The Reality! The Reality!

A young William Carlos Williams and his mother translated a surrealist novel about a stalker, a prostitute, a murderer, and a gangster who haunt the streets of Paris. Referenced in the beginning of Book 5 of Paterson, Soupault’s Last Nights of Paris is not as racy as it sounds. Perhaps it is only a surrealist who can take the source material for a typical thriller and evacuate it of all thrill, returning the action to everyday. It is cold in tone, evocative of the ennui of city wandering that denizens of the night experience. Were I argue its conceptual strengths, however, I would hide the fact that, for me, the book did not have much going for it except its connection to Paterson. The publishers even tacitly admit this exterior source of literary value by printing the pertinent section of Paterson not once, but twice—as the book’s only blurb and as its epigraph. It may have been an important inpirational source of Williams’ own exploration of intractable urban mystery (here the city is a woman, not a man as Williams would have it).
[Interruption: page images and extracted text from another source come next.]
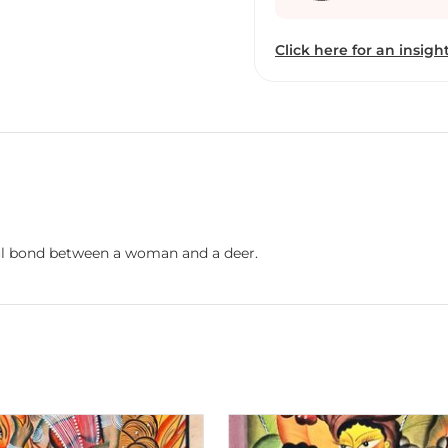
patachitra scrolls and 
those scrolls while doing
Click here for an insight
painting is about singin
Swarna is also involved i
keep the artform alive. 
prepared from the extract
express herself on diver
ceramic. Swarna had exhi
festivals and events in 
Australia, Sweden and Un
Medinipur, India, where 
ful bond between a woman and a deer.
community to help the yo
heritage of patachitra sc
has two books to her cre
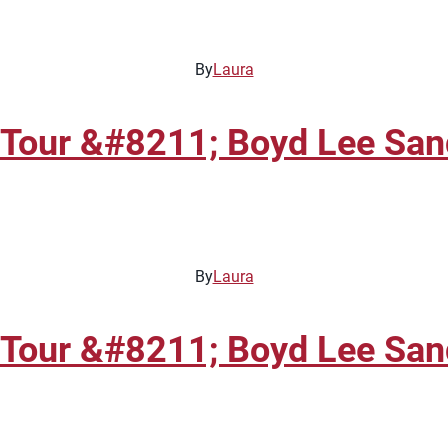
By
Laura
Tour &#8211; Boyd Lee Sand
By
Laura
Tour &#8211; Boyd Lee Sand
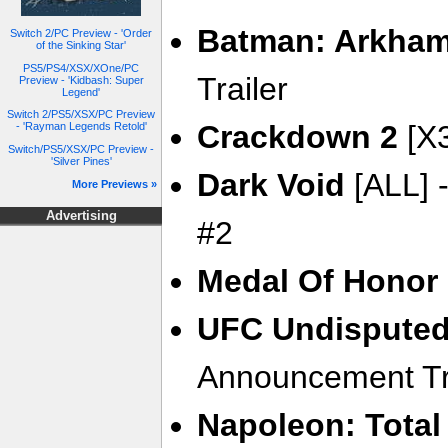
Batman: Arkham
Switch 2/PC Preview - 'Order
of the Sinking Star'
PS5/PS4/XSX/XOne/PC
Trailer
Preview - 'Kidbash: Super
Legend'
Switch 2/PS5/XSX/PC Preview
Crackdown 2
[X3
- 'Rayman Legends Retold'
Switch/PS5/XSX/PC Preview -
'Silver Pines'
Dark Void
[ALL] -
More Previews »
Advertising
#2
Medal Of Honor
UFC Undisputed
Announcement Tr
Napoleon: Total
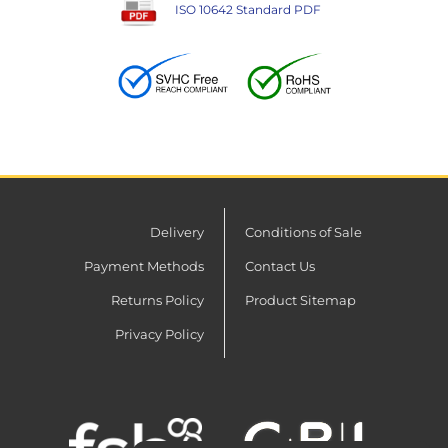
ISO 10642 Standard PDF
Delivery
Conditions of Sale
Payment Methods
Contact Us
Returns Policy
Product Sitemap
Privacy Policy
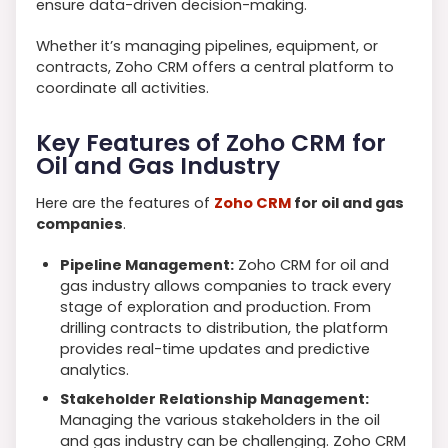
ensure data-driven decision-making.
Whether it’s managing pipelines, equipment, or
contracts, Zoho CRM offers a central platform to
coordinate all activities.
Key Features of Zoho CRM for
Oil and Gas Industry
Here are the features of
Zoho CRM
for oil and gas
companies
.
Pipeline Management:
Zoho CRM for oil and
gas industry allows companies to track every
stage of exploration and production. From
drilling contracts to distribution, the platform
provides real-time updates and predictive
analytics.
Stakeholder Relationship Management:
Managing the various stakeholders in the oil
and gas industry can be challenging. Zoho CRM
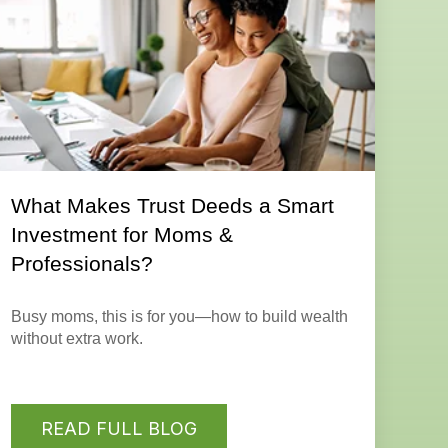
What Makes Trust Deeds a Smart
Investment for Moms &
Professionals?
Busy moms, this is for you—how to build wealth
without extra work.
READ FULL BLOG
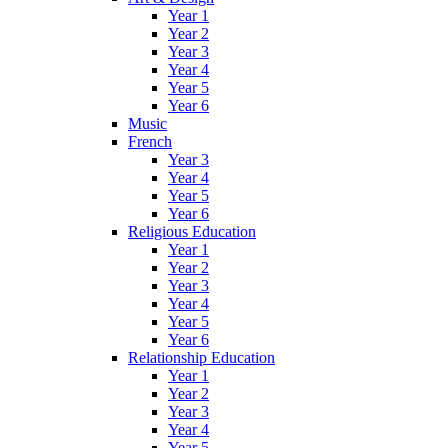
Year 1
Year 2
Year 3
Year 4
Year 5
Year 6
Music
French
Year 3
Year 4
Year 5
Year 6
Religious Education
Year 1
Year 2
Year 3
Year 4
Year 5
Year 6
Relationship Education
Year 1
Year 2
Year 3
Year 4
Year 5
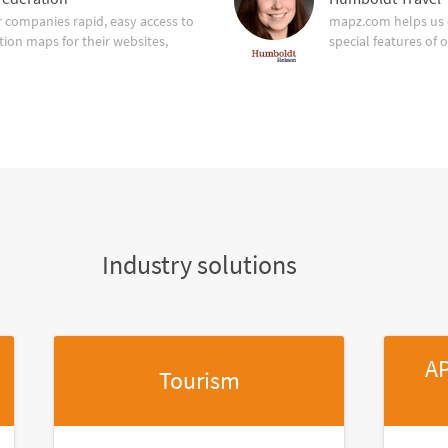
companies rapid, easy access to
mapz.com helps us 
tion maps for their websites,
special features of 
Industry solutions
AP
Tourism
Nevertheless, while there is much promise in a story that starts with a narrator, a dog, a sailor and a prostitute wandering randomly together at 3 in the morning, it was a chore to glimpse the “inviolable secret of Paris” that their journeys turned up.
Of greater interest to me is Louis Aragon’s Paris Peasant (at least the first two parts of it I have so far read), more cryptically referenced in this section of Paterson's Book 5. I was introduced to the book by Holly Tavel who was using it for a summer-term psychogeography course; as she described Paris Peasant, she started to flip through it a few times, a sort of perfunctory gesture of “showing me the book.” What jumped to my eye was the following section, from which Williams seems to have pulled his "la realite! la realite! la rea, la rea, la realite!"(207) Williams is much more tortured (and in the end, impressed) by “the real,” while Aragon is clearly more contemptuous (if only because Williams' “reality” is almost Lacanian in its paradoxical unknowability, whereas for Aragon it is more synonymous with custom, albeit still paradoxical):

The Realities

FABLE

Once upon a time there was a reality
With her own flock of sheep in real wool
And as the king’s son came passing by
The sheep bleated Baaah! How pretty she is
The re the re the reality

Once upon a time there was a reality
Who never could get to sleep at night
And so her fairy godmother
Really took her by the hand
The re the re the reality

Once upon a time there was an old king
Who got very bored as he sat on his throne
His cloak slipped off into the evening
So then they gave him for a queen
The re the re the reality

CODA: Ity ity the rea
Ity ity the reality
The rea the rea
Ty ty The rea
Li
Ty The reality
Once upon a time there was THE REALITY

Aragon’s book is a much more fanciful and detailed exploration of the mysteries of public life in the city than is Soupault’s, and is in more in line with Williams’ aesthetic (menus, news articles, playlets, and street signs are pasted directly into the prose). His subject is the passages—“human aquariums” cut into the shadowy corners of the streets—which threatened to disappear under the impending Haussmannization of Paris. Or rather, the passages frame his various subjects—which include reflections on “blondness,” an accordionist with P-E-S-S-I-M-I-S-M written on the folds of his bellows, bathhouses, shoeblacks, cocktails, and postage stamps.

Labels: , , , , , , ,

2 Comments:

Blogger myshkin2 said...

Joe,
Just happened onto your blog--by way of "wood s lot." I think I remember you from PA Governor's School 20 or so years ago? I fumblingly directed the fiction workshop--and vaguely remember your potential-filled story about someone named mitzi or netty or something like that and a laundromat? Pleased to see that you're tackling the ether now.

http://myshkin2.typepad.com/mysh/

4:54 PM, August 25, 2007  
Blogger Joe Milutis said...

hi leonard. I figured another blog blogged me, because the hits inexplicably lit up the map yesterday. the blogosphere equivalent of having one's ears ring. Feel free to contact me off line and tell me what's up. I've got you aggregated now. And her name was Birchy. Nothing like years and years of unpublished fiction to make you appreciate the approach to vast unpublishable flux that is William Carlos Williams' Paterson.